VRF technology lets you consolidate multiple virtual routers onto a single physical server, reducing hardware costs while maintaining network isolation. With open-source VRF implementations, you can:
- Replace expensive hardware routers with commodity servers running FRR
- Isolate tenant networks on shared infrastructure without VM overhead
- Build multi-tenant cloud platforms with per-tenant routing
- Test network configurations in isolated VRFs before production deployment
- Run conflicting services (overlapping IP ranges) on the same host
For GRE tunneling between VRF endpoints, see our GRE tunnel management guide. If you need BFD failure detection per VRF, check our BFD protocol daemons article. For VXLAN overlay networks with VRF integration, our VXLAN tunneling guide covers the setup.
FAQ
What is VRF and how does it differ from network namespaces?
VRF (Virtual Routing and Forwarding) creates isolated routing tables within the same network namespace. Network namespaces create completely isolated network stacks (interfaces, routing, iptables). VRF is lighter weight — interfaces in different VRFs share the same namespace but have separate routing tables. Use VRF for routing isolation; use network namespaces for complete network stack isolation.
Can I run BGP in multiple VRFs simultaneously?
Yes, FRRouting supports per-VRF BGP instances. Each VRF can have its own BGP process with independent AS numbers, neighbors, and routing policies. Configure with router bgp <AS> vrf <name> in FRR. This is commonly used in multi-tenant environments where each tenant needs their own BGP peering.
How do I run a command inside a VRF context?
Use ip vrf exec <vrf-name> <command>. For example: ip vrf exec mgmt ping 10.0.0.1 or ip vrf exec production curl http://10.0.0.100. For systemd services, use BindToVRF=<name> in the service unit file.
What is route leaking between VRFs?
Route leaking is the controlled exchange of routes between VRFs. It allows selective traffic flow between isolated routing domains. In FRRouting, configure route leaking with route-maps and redistribution between VRF instances. In Linux kernel VRF, use policy-based routing (ip rule) to forward traffic between VRF tables.
Does VRF work with Docker containers?
Docker uses network namespaces, not VRFs. Each Docker container gets its own network namespace with separate interfaces and routing. Netavark (Podman’s network stack) provides similar isolation with additional features like built-in DNS. For VRF-like isolation in Docker, use macvlan or ipvlan drivers with separate subnets.
How many VRFs can Linux support?
Linux can support thousands of VRFs. Each VRF is a lightweight virtual device with its own routing table. The practical limit depends on available memory and the routing daemon’s capacity.
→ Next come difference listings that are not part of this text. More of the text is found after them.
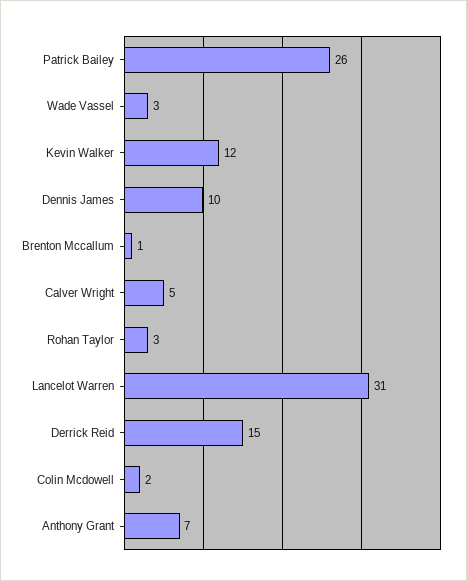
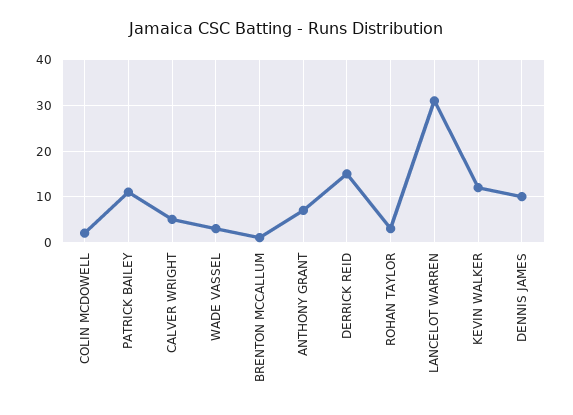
  {
-   "Patrick Bailey": 26,
+   "Patrick Bailey": 10,
    "Wade Vassel": 3,
    "Kevin Walker": 12,
    "Dennis James": 10,
    "Brenton Mccallum": 1,
    "Calver Wright": 5,
    "Rohan Taylor": 3,
    "Lancelot Warren": 31,
    "Derrick Reid": 15,
    "Colin Mcdowell": 2,
    "Anthony Grant": 7
  }

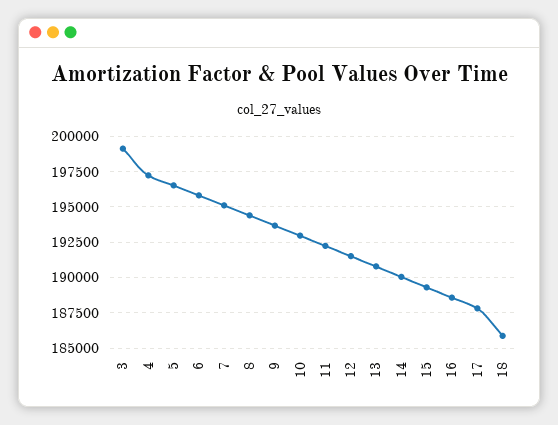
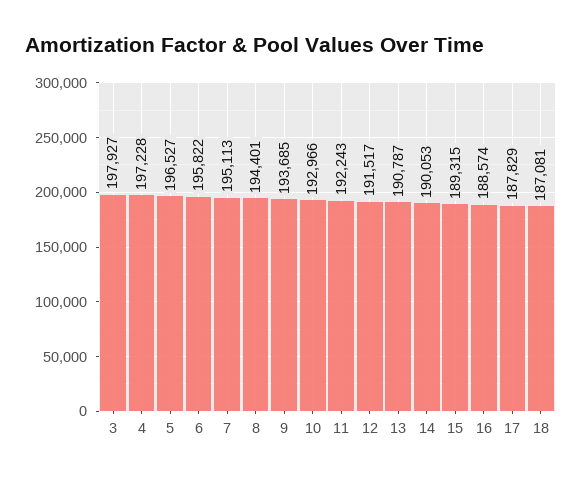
  {
-   "3": 199000,
+   "3": 197927,
    "4": 197228,
    "5": 196527,
    "6": 195822,
    "7": 195113,
    "8": 194401,
    "9": 193685,
    "10": 192966,
    "11": 192243,
    "12": 191517,
    "13": 190787,
    "14": 190053,
    "15": 189315,
    "16": 188574,
    "17": 187829,
-   "18": 186000
+   "18": 187081
  }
FRRouting routinely supports 100+ VRFs with full BGP/OSPF per VRF on standard server hardware.
Can I combine VRF with VXLAN?
Yes, VRF and VXLAN are commonly used together. VXLAN provides Layer 2 overlay tunneling, while VRF provides Layer 3 routing isolation. In FRRouting, configure VXLAN interfaces inside VRF contexts for per-tenant overlay networks. This is the standard architecture for multi-tenant cloud platforms.